> **TASK INSTRUCTIONS**: In the passage on anaemia and erythropoietin below, write out everything from "The erythropoietin level" down to "diagnosis of anaemia.".

> **DOCUMENT SEGMENT**:
Alternative explanations for these laboratory results could also include the anaemia of decreased erythropoietin release associated with renal failure; but the college specifically gave us RA, sepsis and a raised CRP, clearly aiming the candidates at something inflammatory. Iron studies in anaemia of chronic renal failure tend to demonstrate iron deficiency, i.e. the ferritin is also low, but there is a group in whom there is a "functional" iron deficiency with normal ferritin levels and a failure of iron release from body stores (Babitt & Lyn, 2012). If the inflammatory elements were omitted from the story, this would be a legitimate alternative explanation.

The erythropoietin level is a weird thing to add because it is expensive and not usually a part of the normal panel. The  RPCA Manual lists it as one of the tests "occasionally indicated" to discriminate primary from secondary erythrocytosis. It is not essential to the diagnosis of anaemia.

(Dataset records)
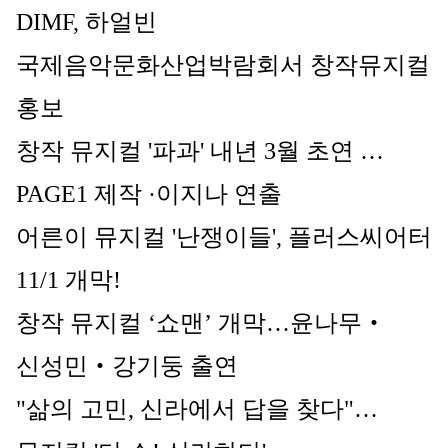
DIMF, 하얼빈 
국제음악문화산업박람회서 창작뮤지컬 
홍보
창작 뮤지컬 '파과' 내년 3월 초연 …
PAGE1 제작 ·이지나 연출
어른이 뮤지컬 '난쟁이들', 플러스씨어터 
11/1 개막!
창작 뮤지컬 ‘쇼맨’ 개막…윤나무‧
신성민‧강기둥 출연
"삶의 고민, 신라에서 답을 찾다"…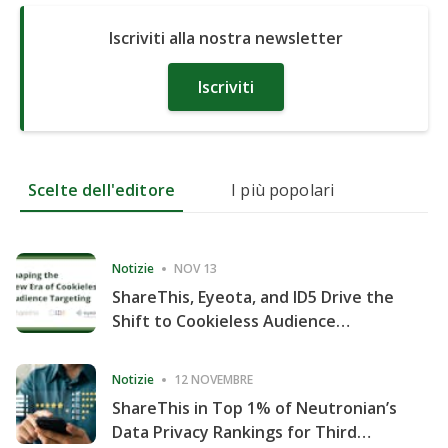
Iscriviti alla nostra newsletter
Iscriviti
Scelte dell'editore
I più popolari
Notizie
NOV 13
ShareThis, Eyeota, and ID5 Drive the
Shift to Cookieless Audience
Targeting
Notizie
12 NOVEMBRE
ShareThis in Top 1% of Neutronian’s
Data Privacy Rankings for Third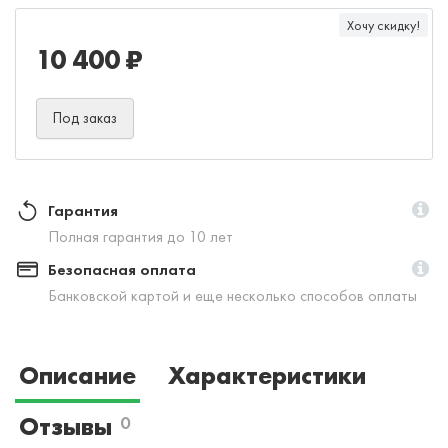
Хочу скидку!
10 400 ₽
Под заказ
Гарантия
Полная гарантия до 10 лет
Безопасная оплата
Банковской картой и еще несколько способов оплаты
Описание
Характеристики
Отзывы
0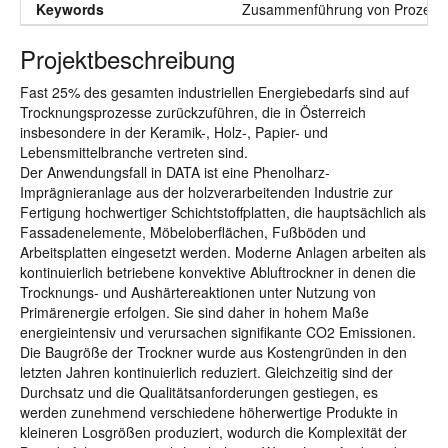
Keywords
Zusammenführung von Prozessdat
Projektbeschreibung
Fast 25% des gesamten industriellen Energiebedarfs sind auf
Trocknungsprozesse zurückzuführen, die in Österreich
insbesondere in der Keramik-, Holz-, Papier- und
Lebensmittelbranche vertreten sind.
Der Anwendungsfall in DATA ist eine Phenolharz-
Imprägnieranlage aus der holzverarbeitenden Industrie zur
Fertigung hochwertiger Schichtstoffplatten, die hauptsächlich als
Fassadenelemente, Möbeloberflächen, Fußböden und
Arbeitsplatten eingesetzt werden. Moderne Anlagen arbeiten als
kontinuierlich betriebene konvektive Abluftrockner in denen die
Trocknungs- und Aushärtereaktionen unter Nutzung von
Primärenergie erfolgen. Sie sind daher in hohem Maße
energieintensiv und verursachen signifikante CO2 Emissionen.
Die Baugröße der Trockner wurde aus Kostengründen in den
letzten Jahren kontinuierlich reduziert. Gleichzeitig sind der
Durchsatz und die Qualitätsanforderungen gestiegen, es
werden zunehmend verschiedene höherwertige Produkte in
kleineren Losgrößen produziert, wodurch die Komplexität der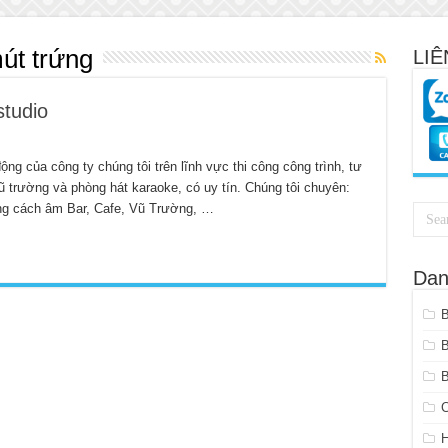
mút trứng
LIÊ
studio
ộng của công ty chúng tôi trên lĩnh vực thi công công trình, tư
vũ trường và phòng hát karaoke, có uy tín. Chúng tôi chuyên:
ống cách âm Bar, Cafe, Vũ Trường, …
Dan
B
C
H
...
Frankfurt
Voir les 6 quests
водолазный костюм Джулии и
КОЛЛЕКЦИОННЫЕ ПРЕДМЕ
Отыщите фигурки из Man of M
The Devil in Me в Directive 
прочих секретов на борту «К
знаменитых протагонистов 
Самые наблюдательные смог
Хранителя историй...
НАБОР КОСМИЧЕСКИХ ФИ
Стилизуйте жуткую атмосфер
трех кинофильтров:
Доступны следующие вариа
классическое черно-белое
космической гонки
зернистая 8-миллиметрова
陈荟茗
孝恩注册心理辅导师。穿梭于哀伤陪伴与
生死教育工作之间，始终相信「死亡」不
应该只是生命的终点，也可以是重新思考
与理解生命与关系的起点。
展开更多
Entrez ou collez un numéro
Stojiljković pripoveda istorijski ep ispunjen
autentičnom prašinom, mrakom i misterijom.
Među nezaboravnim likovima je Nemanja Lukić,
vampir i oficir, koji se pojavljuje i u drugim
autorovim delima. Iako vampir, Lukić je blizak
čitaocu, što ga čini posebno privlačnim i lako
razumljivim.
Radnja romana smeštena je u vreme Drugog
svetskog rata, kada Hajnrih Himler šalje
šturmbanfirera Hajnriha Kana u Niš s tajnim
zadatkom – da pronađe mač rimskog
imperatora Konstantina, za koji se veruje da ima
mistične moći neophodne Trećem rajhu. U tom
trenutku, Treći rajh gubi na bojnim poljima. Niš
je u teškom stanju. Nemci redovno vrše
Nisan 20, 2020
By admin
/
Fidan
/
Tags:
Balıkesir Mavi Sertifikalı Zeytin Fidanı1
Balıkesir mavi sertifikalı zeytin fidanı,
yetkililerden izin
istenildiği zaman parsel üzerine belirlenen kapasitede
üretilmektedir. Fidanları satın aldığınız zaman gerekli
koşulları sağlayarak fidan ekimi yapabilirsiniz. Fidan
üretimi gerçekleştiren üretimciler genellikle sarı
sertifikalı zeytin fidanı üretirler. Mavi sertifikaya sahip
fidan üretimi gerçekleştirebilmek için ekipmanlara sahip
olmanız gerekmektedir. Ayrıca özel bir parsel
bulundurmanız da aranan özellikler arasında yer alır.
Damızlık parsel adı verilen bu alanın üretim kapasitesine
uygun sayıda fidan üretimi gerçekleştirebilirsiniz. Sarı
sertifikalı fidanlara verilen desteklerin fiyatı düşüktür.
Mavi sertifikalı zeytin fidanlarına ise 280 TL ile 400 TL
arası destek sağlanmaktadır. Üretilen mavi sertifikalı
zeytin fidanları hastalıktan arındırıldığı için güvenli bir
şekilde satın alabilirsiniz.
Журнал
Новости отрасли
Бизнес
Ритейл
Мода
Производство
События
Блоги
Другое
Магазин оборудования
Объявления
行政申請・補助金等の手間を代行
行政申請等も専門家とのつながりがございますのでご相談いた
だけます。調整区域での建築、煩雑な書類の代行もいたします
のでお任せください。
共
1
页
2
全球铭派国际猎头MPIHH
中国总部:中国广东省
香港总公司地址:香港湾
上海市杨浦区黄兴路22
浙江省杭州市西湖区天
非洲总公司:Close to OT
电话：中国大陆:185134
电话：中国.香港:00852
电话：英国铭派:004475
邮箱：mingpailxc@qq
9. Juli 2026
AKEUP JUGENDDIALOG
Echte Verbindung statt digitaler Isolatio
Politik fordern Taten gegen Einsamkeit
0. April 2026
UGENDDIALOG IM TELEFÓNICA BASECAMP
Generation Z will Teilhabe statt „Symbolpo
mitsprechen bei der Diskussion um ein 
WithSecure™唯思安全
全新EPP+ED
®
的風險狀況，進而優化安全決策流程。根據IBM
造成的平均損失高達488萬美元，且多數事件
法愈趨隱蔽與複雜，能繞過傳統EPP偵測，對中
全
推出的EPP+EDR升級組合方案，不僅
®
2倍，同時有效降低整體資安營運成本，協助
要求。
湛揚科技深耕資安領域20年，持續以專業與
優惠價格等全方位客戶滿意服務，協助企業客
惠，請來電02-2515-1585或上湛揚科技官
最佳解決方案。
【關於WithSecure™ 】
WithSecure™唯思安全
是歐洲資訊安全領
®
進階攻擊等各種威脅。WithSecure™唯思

> **WRITTEN SOLUTION**:
The erythropoietin level is a weird thing to add because it is expensive and not usually a part of the normal panel. The  RPCA Manual lists it as one of the tests "occasionally indicated" to discriminate primary from secondary erythrocytosis. It is not essential to the diagnosis of anaemia.